QWEST will cease to be a novelty, as all carriers will be
doing VoIP.

The thing that gets me... Why would the carriers need to do complex IP routing ($$) when basically they just need to get packetized voice (maybe at layer 2) over the new data networks.



To: bucky89 who wrote (51639)8/5/1998 11:38:00 PM
From: Raj  Read Replies (1) | Respond to of 61433
 
Hi bucky89,
>>Would you switch providers if a different provider offered you a $.02/minute discount from your current provider?<<<

FWIW I gotta $0.10 discount on international calls from LCI over AT&T which I gladly took on my 2nd line. But I hear your point, today the overall cost savings is marginal. (I don't think there was any VoIP involved :)
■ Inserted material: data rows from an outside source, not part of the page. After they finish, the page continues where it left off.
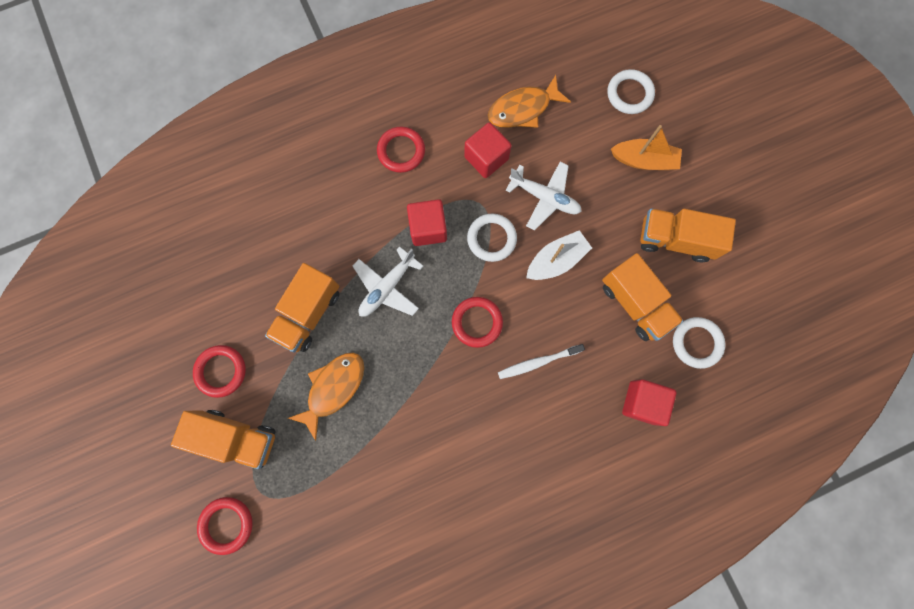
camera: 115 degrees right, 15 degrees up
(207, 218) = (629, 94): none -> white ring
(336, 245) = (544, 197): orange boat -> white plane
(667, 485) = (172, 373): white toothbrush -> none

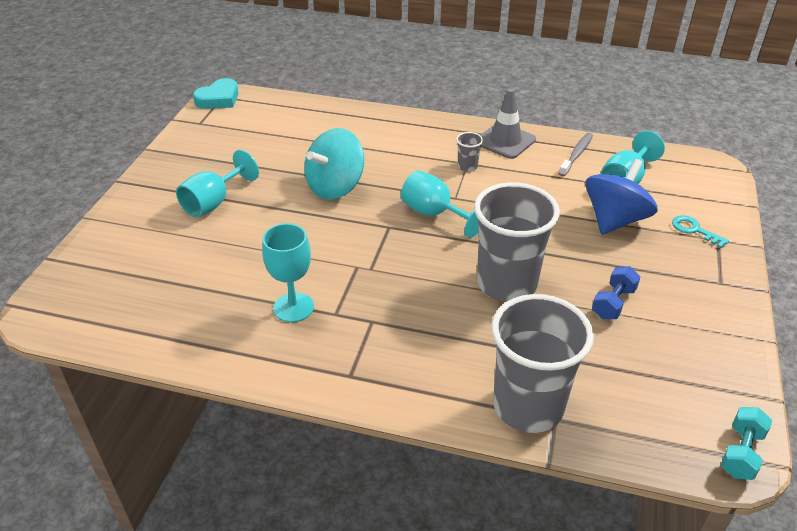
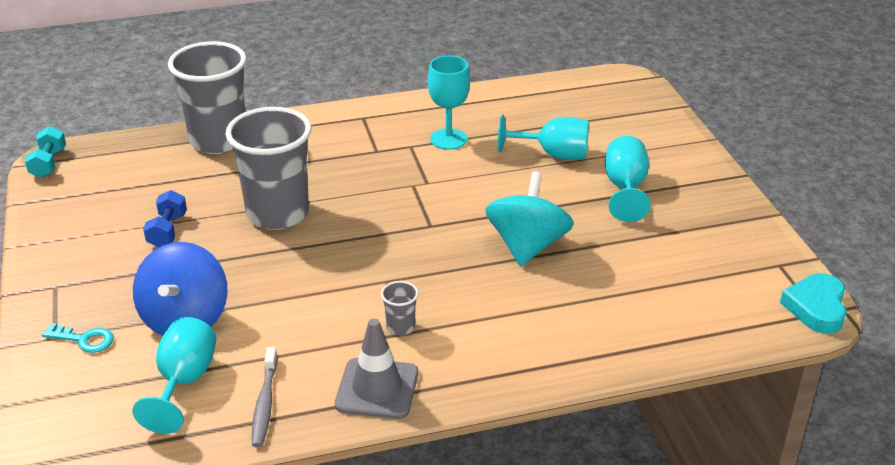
camera: 150 degrees right, 5 degrees down
(435, 214) = (394, 254): turquoise goblet -> turquoise goblet (553, 154)

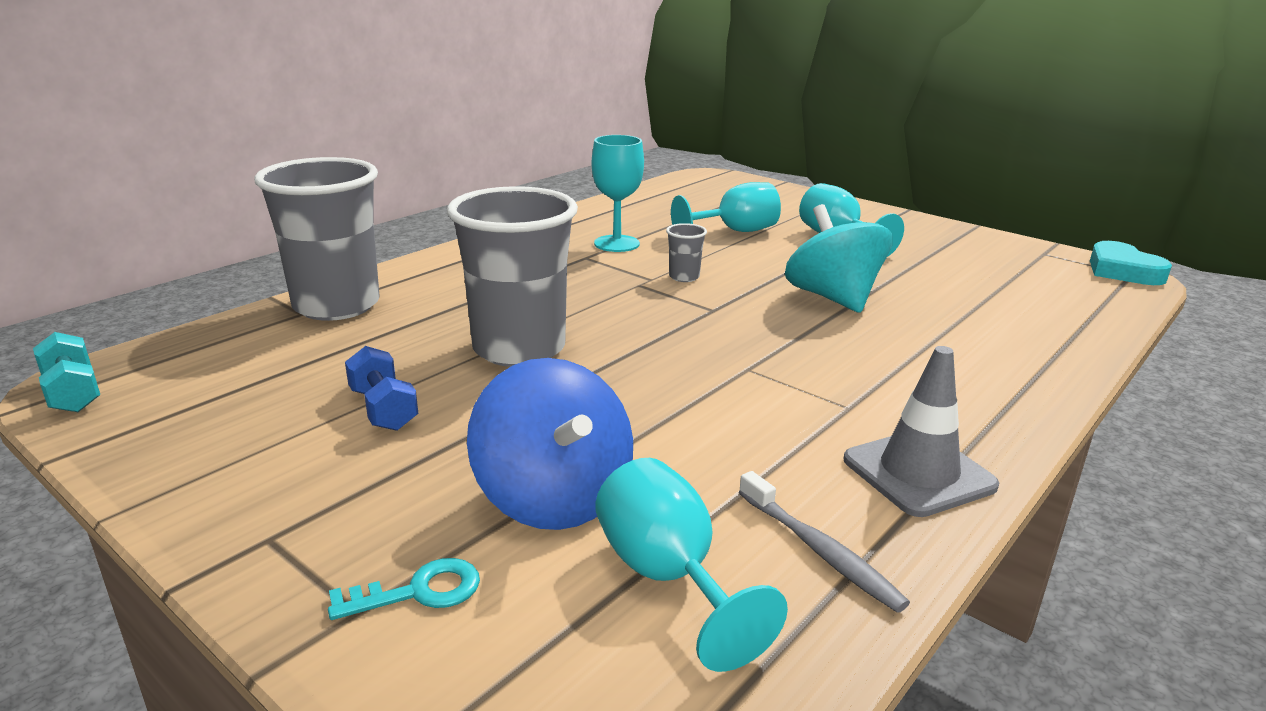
camera: 35 degrees left, 10 degrees down
(400, 327) = (836, 404): grey cup -> grey cup (684, 277)

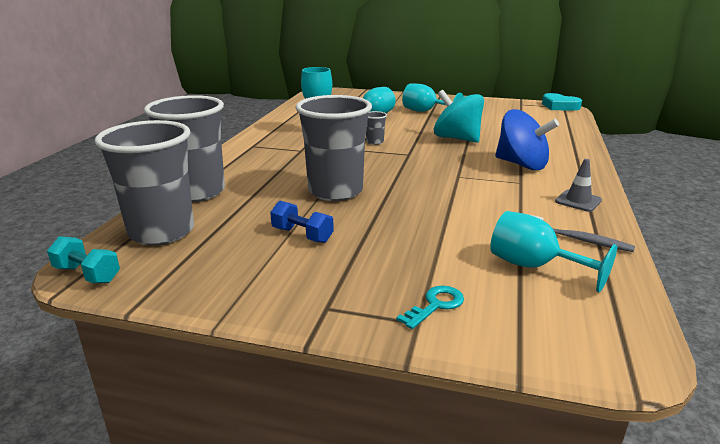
camera: 25 degrees left, 0 degrees up
(223, 355) = (162, 232): none -> grey cup
(554, 498) = (443, 250): blue spinning top -> blue spinning top (521, 164)
(918, 473) = (578, 201): grey traffic cone -> grey traffic cone, size x0.66

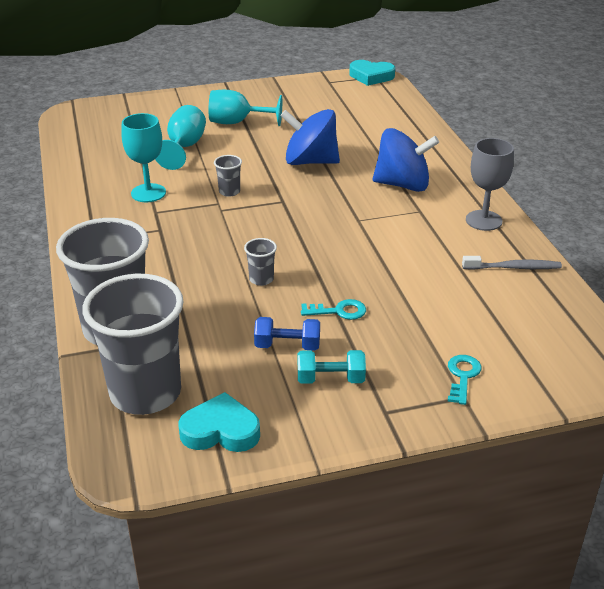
camera: 30 degrees left, 10 degrees up
(87, 274) = (137, 467): turquoise dumbbell -> turquoise dumbbell (330, 379)
(177, 272) = (220, 430): none -> turquoise heart
(335, 191) = (261, 279): grey cup -> grey cup, size x0.40
(373, 225) = (339, 311): none -> turquoise key
(456, 138) = (310, 161): turquoise spinning top -> blue spinning top
(534, 266) = (502, 309): turquoise goblet -> none
(578, 201) = (483, 220): grey traffic cone -> grey goblet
However, here's the million $ issue: The most recent research that I came across points to a growth in data traffic between 200% to 400% a year and accelerating...implying an exponential growth function in the near term. Extrapolate what happens when you get an order magnitude increase in traffic due to xDSL and cable modems at the edges. Contrast that to the cognoscenti suggesting a 8 to 10% growth in voice traffic. If you were QWEST, Level3 or anybody wanting to capitalize on this "real" growth in data (i.e IP) traffic, what kind of a backbone would you build. The prudent decision will be applying the 80 20 or 90 10 or 99.99 Limit->0 rule. The business decision would be to build an infrastructure that optimizes the flow of the majority IP traffic.

But today's reality hits hard when you realize where most of the money is being made. It is carrying voice traffic. So if you had it your way and *if* technology was a commodity, you would select/elect a backbone network that would carry IP data traffic and was indifferent and invariant to the payload. A "stupid" network where the intelligence of the nature of data resided on the edges. A complete inversion of today's voice network.
True if the *enabling technology* was a commodity.

IMO (and acknowledging the congestion issue that you outlined):
a) No tractable problem is unsolvable :-)
b) technological progress is directly proportional to investment $ spent.

VoIP will be here sooner than we think and will (voice) eventually be irrelevant!